Я увидел Париж таким, каким он предстал мне в тот последний праздник четырнадцатого июля, до того, как весь этот пестрый гомон — хлопки фейерверка, автомобильные гудки, возбужденные возгласы и старинная танцевальная музыка — потонул в лязге и грохоте бесконечных воинских частей и в хриплом лае громкоговорителей, передающих военные сводки. В то время как дипломаты Западной и Центральной Европы обменивались последними рукопожатиями, прежде чем предоставить слово пушкам, в то время как разнузданное веселье вечернего Парижа распускалось пышным цветом в знойном ночном воздухе, я бродил по городу, проталкиваясь сквозь густые толпы, заполнявшие улицы. То торчал часами на холме возле ресторанчика «Матушка Катрин», где на маленьких столиках, покрытых клетчатыми скатертями, горели керосиновые лампы и пьяные матросы, держась за руки, водили веселые хороводы вокруг фонарного столба; то шатался по бульварам и глазел на смельчаков, катавшихся на крышах такси; то слонялся по улицам между площадью Бастилии и площадью Республики.
И повсюду я искал ее, Франку, и наконец нашел, но едва мы успели обменяться взглядами и улыбнуться друг другу, как толпа вновь поглотила ее. Я ясно видел Франку, ее темные глаза-пчелки под светлой копной легких пушистых волос, к которым голубые глаза подходили бы, вероятно, куда больше. На ней было светлое летнее платьице в цветочках — одно из тех дешевеньких и плотно облегающих платьев, которые к лицу почти каждой девушке. Я видел, как она вынырнула из толпы и пошла было ко мне навстречу, но потом вновь исчезла под рев аккордеонов, вой шарманок и стук моего сердца; расставаясь, мы улыбнулись и помахали друг другу рукой.

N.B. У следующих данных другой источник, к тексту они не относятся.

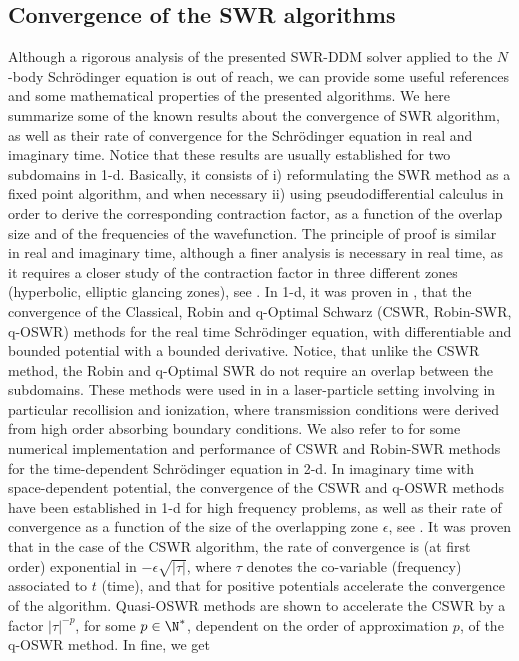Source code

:\subsection{Convergence of the SWR algorithms}
Although a rigorous analysis of the presented SWR-DDM solver applied to the $N$-body Schr\"odinger equation is out of reach, we can provide some useful references and some mathematical properties of the presented algorithms. We here summarize some of the known results about the convergence of SWR algorithm, as well as their rate of convergence for the Schr\"odinger equation in real and imaginary time. Notice that these results are usually established for two subdomains in 1-d. Basically, it consists of i) reformulating the SWR method as a fixed point algorithm, and when necessary ii)  using pseudodifferential calculus in order to derive the corresponding contraction factor, as a function of the overlap size and of the frequencies of the wavefunction. The principle of proof is similar in real and imaginary time, although a finer analysis is necessary in real time, as it requires a closer study of the contraction factor in three different zones (hyperbolic, elliptic glancing zones), see \cite{nir}. 
In 1-d, it was proven in \cite{halpern2}, that the convergence of the Classical, Robin and q-Optimal Schwarz (CSWR, Robin-SWR, q-OSWR) methods for the real time Schr\"odinger equation, with differentiable and bounded potential with a bounded derivative. Notice, that unlike the CSWR method, the Robin and q-Optimal SWR do not require an overlap between the subdomains. These methods were used in \cite{jsc} in a laser-particle setting involving in particular recollision and ionization, where transmission conditions were derived from high order absorbing boundary conditions. We also refer to \cite{BesseXing} for some numerical implementation and performance of CSWR and Robin-SWR methods for the time-dependent Schr\"odinger equation in 2-d. In imaginary time with space-dependent potential, the convergence of the CSWR and q-OSWR methods have been established in 1-d for high frequency problems, as well as their rate of convergence as a function of the size  of the overlapping zone $\epsilon$, see \cite{lorin-TBS}. It was proven that in the case of the CSWR algorithm, the rate of convergence is (at first order) exponential in $-\epsilon \sqrt{|\tau|}$, where $\tau$ denotes the co-variable (frequency) associated to $t$ (time), and that for positive potentials accelerate the convergence of the algorithm. Quasi-OSWR methods are shown to accelerate the CSWR by a factor $|\tau|^{-p}$, for some $p \in \N^*$, dependent on the order of approximation $p$, of the q-OSWR method. In fine, we get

И вдруг она вновь оказалась рядом. Вероятно, это случилось на Плас де Фе, где между приземистыми домиками вокруг входа в метро протянулись гирлянды разноцветных фонариков. На этот раз мы уже взялись за руки — и стояли так, не в силах оторваться друг от друга, пока людная площадь, глядевшая на нас, затаив дыхание, не начала кружиться вокруг нас все быстрее и быстрее, как карусель на ярмарке. Я обнял Франку одной рукой за плечи, а она откинула назад голову и прикрыла веки; в ее запрокинутом лице как в зеркале отражались то бледный свет луны, то пестрые блики фонариков. Мы раскачивались в такт воображаемой музыке, не трогаясь с места, словно приготовлялись к танцу. Какой-то огромный, скрытый от глаз оркестр заиграл вступление к вальсу, сразу подчинившее всех вокруг единому захватывающему ритму. Не знаю, кто из нас первый подал знак, вероятно, мы оба одновременно, и вот мы закружились, полетели в танце — стремительно, как камень, выпущенный из пращи; над всем городом мощно гремел вальс из «Кавалера роз»{71}.